Si bastante desgracia tiene una familia con contar con un caso como éste, encima la sociedad bien pensante la acusa y culpabiliza, porque hay la tendencia generalizada a creer que todo es culpa de la escuela, de la familia, que todo es evitable, previsible, controlable. Conozco casos de personas normales que han tenido hijos drogadictos y se han tenido que escuchar también ese tipo de cosas. Además, el caso ha levantado los fantasmas anticatalanistas, en muchos comentarios en periódicos se pueden leer verdaderas barbaridades sobre el tema, pijos catalanes, cosas así. Y también se ha percibido la prevención contra las clases privilegiadas, en este caso poca más que clases medias, personas, en definitiva, como tantas otras. Comprobar que cualquier cosa puede pasar en las mejores familias añade siempre morbo a las tragedias.
Es doloroso ver sufrir a un hijo, tener un hijo o hija víctima de alguna crueldad o violencia debe ser horrible. Tener un hijo verdugo, culpable de las crueldades o hechos violentos, ha de ser mucho peor todavía. Una tía mía, con hijos jóvenes cuando yo era pequeña, recuerdo que comentaba con mi madre, haciendo referencia a algún acto delictivo: 'siempre pienso en los pobres padres del que lo ha hecho, cuando pasa eso'. La piedad y la compasión no son virtudes que se valoren en nuestro presente. Hay un refrán muy gráfico, que había oído hace años: a nadie digas ladrón, si tienes hijo varón; no digas puta a ninguna, si tienes hija en la cuna. Ser ladrón o puta era, según el sexo, lo peor que se podía ser por aquel entonces. Hoy hay cosas mucho peores. Pero ningún papá o mamá esta libre del riesgo de pasar por cualquier tipo de tragedia, sabemos poco de la mente humana, de nosotros mismos. Y, por más que nos gustaría, la educación, ni la familiar ni la escolar, no vacunan contra nada, aunque puedan ayudar. Como me comentó un director escolar muy sabio, hace años, desengañado ante la historia de nuestro país y de Europa, en general: Alemania era un país con un gran nivel cultural y ya ve lo que pasó. Hace muchos años se creía aquello de que abriendo una escuela se cerraba una cárcel, él lo había creído, me contó, pero dudaba ya de todo, como me está pasando a mí. Ante la realidad ser, por lo menos, algo compasivos y no tirar primeras piedras, me parece una actitud moral muy necesaria y saludable.

• _Qué hacer_
a. Reproduce del fragmento sobre la compasión hacia las familias el tramo que va desde "Si bastante desgracia" hasta "a las tragedias.".
b. En el fragmento sobre la compasión hacia las familias, ¿qué país cita el director escolar como ejemplo de un gran nivel cultural?
c. Continúa el fragmento sobre la compasión hacia las familias a partir de su última oración.
Las líneas proceden de una fuente distinta.

• _Sección de datos_
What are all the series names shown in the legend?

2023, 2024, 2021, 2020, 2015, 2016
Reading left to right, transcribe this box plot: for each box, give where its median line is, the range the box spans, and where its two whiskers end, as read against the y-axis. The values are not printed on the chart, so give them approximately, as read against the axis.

• _Respuestas por tarea_
a.
Si bastante desgracia tiene una familia con contar con un caso como éste, encima la sociedad bien pensante la acusa y culpabiliza, porque hay la tendencia generalizada a creer que todo es culpa de la escuela, de la familia, que todo es evitable, previsible, controlable. Conozco casos de personas normales que han tenido hijos drogadictos y se han tenido que escuchar también ese tipo de cosas. Además, el caso ha levantado los fantasmas anticatalanistas, en muchos comentarios en periódicos se pueden leer verdaderas barbaridades sobre el tema, pijos catalanes, cosas así. Y también se ha percibido la prevención contra las clases privilegiadas, en este caso poca más que clases medias, personas, en definitiva, como tantas otras. Comprobar que cualquier cosa puede pasar en las mejores familias añade siempre morbo a las tragedias.

b. Alemania.

c.
2 comentarios:
Hola Júlia:
Yo creo que no hay que tirar ni primeras ni segundas, ni piedra alguna.
Una de las mejores personas que he conocido, vecina de la infancia, vió morir a sus dos hijos por la droga; luego murió ella de sufrimiento.
Somos incapaces de llegar a entender el dolor que generan estas desgracias, sólo el que lo ha sufrido puede conocerlo.
También creo que no es cuestión de épocas ni de lugares, puede brotar en cualquier situación.
La vanidad es un gesto de ignorancia y estulticia que seguramente se volverá contra el que la ejerce.
Saludos, Ignacio
Tienes mucha razón, gracias por tus comentarios, Ignacio.